DATA FOR ANALYSIS:
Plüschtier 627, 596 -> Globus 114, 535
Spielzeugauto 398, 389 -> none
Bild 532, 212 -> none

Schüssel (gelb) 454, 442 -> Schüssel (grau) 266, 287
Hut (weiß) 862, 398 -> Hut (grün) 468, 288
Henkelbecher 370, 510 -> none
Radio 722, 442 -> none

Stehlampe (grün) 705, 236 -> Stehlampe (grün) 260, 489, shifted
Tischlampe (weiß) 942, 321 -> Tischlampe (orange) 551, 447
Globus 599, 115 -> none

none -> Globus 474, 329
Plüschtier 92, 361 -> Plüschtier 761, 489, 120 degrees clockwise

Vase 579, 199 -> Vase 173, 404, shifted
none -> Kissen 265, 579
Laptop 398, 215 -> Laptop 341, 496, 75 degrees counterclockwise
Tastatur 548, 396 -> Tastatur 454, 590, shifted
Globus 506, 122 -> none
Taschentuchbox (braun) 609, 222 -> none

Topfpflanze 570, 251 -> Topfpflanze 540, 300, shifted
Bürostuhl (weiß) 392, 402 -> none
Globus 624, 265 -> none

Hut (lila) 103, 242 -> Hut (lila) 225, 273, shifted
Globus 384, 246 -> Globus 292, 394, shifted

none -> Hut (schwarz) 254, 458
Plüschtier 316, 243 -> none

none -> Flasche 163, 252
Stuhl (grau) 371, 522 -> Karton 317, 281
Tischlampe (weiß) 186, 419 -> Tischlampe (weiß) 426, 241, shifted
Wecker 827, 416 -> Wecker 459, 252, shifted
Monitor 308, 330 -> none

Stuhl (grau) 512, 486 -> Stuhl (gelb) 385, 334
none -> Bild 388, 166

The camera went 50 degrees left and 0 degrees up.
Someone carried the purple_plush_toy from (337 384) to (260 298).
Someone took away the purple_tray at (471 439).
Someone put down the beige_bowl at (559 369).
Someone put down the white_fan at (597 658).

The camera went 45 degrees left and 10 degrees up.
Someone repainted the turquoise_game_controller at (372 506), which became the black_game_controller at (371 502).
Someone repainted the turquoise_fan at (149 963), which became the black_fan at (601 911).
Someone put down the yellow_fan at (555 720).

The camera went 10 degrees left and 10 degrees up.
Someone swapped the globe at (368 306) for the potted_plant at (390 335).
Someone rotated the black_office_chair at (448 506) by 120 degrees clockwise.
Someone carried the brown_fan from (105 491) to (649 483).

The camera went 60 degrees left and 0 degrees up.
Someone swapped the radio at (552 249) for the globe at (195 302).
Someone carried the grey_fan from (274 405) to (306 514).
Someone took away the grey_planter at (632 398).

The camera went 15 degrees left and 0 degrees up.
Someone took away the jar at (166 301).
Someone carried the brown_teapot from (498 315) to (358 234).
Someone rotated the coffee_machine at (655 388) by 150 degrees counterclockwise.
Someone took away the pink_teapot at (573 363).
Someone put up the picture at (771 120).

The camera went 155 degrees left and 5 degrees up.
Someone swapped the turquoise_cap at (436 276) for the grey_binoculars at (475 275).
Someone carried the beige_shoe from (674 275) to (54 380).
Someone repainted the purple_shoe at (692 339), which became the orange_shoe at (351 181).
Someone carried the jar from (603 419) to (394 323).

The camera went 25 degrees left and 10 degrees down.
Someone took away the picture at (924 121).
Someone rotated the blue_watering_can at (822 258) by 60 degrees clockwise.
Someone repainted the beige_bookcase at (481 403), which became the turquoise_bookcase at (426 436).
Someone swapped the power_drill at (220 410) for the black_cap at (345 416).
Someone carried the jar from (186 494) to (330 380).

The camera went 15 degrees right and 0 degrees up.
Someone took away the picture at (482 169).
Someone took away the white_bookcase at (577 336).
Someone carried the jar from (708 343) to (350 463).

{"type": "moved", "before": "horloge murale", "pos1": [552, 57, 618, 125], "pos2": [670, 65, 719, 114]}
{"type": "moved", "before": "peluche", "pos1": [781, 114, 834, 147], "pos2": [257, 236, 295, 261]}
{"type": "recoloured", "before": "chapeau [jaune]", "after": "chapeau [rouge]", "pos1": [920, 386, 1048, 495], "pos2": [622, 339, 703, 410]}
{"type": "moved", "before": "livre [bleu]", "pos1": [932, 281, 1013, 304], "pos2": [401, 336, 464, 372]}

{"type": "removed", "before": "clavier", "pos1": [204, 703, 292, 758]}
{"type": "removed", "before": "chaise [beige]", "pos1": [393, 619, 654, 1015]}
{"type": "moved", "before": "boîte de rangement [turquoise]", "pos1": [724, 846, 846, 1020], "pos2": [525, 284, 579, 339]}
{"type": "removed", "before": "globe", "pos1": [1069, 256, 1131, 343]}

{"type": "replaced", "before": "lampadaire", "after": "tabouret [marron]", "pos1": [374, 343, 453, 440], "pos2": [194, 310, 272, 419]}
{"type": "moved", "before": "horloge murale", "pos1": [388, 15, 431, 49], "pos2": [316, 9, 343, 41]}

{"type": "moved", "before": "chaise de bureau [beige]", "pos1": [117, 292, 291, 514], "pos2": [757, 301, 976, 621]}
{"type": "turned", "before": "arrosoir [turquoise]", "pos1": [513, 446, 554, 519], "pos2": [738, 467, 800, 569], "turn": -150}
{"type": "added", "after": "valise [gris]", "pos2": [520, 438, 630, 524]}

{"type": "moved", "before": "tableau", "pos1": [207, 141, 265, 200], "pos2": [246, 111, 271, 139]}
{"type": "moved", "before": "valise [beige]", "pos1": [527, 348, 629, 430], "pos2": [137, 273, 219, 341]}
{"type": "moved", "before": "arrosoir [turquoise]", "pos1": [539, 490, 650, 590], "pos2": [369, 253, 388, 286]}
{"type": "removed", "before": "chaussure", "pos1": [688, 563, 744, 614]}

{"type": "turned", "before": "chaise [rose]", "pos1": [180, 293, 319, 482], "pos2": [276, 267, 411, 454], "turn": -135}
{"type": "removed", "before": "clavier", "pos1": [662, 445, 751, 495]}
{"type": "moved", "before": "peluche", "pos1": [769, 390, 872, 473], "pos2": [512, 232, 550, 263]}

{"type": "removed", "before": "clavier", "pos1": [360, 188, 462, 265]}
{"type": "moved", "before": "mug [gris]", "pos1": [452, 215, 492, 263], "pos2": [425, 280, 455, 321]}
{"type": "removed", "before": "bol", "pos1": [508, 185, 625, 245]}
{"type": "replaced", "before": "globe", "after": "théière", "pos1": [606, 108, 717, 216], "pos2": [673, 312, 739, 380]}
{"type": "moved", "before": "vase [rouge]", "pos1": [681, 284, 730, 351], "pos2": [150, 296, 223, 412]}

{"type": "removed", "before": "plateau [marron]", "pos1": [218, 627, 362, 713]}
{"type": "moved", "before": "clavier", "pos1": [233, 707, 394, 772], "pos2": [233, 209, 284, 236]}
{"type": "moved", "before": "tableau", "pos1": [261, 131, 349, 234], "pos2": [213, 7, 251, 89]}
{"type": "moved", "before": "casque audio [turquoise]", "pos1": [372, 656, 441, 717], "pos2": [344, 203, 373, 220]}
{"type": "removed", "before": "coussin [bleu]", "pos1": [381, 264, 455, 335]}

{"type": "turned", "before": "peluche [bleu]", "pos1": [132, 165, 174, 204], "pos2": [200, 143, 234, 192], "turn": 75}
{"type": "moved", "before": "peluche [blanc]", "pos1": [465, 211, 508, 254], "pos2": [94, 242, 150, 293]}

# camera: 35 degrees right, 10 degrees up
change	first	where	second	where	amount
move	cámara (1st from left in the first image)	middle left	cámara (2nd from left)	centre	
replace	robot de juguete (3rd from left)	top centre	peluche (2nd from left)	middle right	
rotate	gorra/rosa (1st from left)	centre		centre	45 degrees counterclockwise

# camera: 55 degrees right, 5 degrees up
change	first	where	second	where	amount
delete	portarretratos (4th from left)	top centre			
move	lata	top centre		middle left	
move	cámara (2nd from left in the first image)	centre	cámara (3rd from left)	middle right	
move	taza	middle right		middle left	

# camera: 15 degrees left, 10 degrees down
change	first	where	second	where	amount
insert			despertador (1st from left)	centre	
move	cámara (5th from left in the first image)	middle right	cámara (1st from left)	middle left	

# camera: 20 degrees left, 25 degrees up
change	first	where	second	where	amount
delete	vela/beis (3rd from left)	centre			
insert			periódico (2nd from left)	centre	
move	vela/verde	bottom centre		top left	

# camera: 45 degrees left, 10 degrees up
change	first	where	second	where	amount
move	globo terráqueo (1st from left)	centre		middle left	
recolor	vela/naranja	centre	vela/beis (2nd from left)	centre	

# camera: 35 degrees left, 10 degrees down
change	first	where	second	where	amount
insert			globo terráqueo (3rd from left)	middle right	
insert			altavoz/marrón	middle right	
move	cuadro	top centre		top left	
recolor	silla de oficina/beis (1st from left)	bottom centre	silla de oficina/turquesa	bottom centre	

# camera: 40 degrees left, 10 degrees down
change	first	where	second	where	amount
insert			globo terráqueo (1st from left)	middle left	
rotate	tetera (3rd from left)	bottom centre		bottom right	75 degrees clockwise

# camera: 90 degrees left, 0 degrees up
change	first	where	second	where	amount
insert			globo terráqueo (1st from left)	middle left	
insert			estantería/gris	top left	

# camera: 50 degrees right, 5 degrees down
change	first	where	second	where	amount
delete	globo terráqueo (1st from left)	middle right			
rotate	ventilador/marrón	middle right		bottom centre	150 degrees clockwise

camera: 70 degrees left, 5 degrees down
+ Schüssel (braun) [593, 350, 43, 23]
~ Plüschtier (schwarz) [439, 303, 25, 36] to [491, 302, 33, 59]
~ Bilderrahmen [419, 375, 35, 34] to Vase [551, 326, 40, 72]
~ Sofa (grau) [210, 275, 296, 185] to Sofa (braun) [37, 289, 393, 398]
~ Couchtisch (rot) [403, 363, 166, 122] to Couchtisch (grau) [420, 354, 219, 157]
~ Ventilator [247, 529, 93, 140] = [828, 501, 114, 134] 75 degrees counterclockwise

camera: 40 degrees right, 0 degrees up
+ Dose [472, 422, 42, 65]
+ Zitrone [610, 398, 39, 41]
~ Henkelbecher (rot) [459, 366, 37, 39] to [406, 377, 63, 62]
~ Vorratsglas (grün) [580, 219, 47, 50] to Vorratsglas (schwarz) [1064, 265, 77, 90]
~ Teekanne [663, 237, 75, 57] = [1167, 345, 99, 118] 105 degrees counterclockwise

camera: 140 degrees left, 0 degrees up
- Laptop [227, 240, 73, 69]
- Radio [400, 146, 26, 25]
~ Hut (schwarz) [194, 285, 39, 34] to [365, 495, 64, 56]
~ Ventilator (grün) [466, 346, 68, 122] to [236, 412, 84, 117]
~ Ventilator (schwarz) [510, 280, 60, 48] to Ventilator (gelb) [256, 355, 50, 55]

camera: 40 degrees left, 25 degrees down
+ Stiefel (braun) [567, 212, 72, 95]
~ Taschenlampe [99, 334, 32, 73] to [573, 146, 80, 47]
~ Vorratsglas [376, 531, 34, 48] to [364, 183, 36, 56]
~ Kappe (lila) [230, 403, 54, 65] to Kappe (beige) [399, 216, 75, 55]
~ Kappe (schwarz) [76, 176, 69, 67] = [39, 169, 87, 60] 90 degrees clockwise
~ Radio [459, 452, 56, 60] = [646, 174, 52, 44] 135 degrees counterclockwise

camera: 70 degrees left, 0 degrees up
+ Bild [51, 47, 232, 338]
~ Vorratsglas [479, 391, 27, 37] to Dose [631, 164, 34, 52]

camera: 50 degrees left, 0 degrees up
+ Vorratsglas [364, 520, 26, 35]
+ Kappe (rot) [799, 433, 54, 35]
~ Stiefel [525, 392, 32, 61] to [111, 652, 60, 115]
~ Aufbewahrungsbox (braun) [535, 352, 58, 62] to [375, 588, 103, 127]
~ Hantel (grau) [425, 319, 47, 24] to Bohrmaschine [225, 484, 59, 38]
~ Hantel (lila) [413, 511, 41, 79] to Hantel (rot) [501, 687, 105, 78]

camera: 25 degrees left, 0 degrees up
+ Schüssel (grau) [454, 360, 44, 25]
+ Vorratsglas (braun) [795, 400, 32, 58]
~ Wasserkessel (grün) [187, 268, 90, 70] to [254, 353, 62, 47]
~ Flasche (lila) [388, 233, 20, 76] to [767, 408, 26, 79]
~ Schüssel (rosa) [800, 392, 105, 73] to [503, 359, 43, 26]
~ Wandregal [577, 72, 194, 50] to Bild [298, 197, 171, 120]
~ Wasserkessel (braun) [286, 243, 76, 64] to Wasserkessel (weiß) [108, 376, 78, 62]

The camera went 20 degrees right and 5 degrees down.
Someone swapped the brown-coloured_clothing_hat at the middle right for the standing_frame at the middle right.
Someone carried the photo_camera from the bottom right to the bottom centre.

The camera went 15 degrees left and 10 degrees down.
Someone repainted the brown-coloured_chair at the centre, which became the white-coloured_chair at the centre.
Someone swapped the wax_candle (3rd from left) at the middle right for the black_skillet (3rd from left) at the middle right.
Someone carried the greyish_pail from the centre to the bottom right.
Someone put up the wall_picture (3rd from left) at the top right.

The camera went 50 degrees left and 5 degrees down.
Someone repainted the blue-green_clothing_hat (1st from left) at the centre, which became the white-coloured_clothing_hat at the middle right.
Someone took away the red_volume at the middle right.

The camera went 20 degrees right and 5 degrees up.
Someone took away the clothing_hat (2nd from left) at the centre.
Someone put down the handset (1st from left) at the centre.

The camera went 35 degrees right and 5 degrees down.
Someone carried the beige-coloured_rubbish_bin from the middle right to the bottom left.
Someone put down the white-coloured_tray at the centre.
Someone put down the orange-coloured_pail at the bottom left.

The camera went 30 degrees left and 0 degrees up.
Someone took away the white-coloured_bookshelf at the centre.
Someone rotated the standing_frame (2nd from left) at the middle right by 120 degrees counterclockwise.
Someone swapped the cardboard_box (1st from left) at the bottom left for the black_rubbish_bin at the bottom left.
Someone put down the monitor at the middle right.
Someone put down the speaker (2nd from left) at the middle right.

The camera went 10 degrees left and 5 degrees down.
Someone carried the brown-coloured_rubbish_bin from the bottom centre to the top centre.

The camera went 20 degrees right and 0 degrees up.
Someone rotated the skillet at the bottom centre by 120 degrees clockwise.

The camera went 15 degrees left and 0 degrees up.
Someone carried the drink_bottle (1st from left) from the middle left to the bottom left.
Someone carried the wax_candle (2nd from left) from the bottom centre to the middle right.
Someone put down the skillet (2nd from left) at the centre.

WHAT YOU NEED TO DO: Given the records above, reproduce precisely and only the lines between the line holding "Someone carried the purple_plush_toy" and the line holding "Someone put down the beige_bowl at (559 369).", inclusive.

WORKED SOLUTION:
Someone carried the purple_plush_toy from (337 384) to (260 298).
Someone took away the purple_tray at (471 439).
Someone put down the beige_bowl at (559 369).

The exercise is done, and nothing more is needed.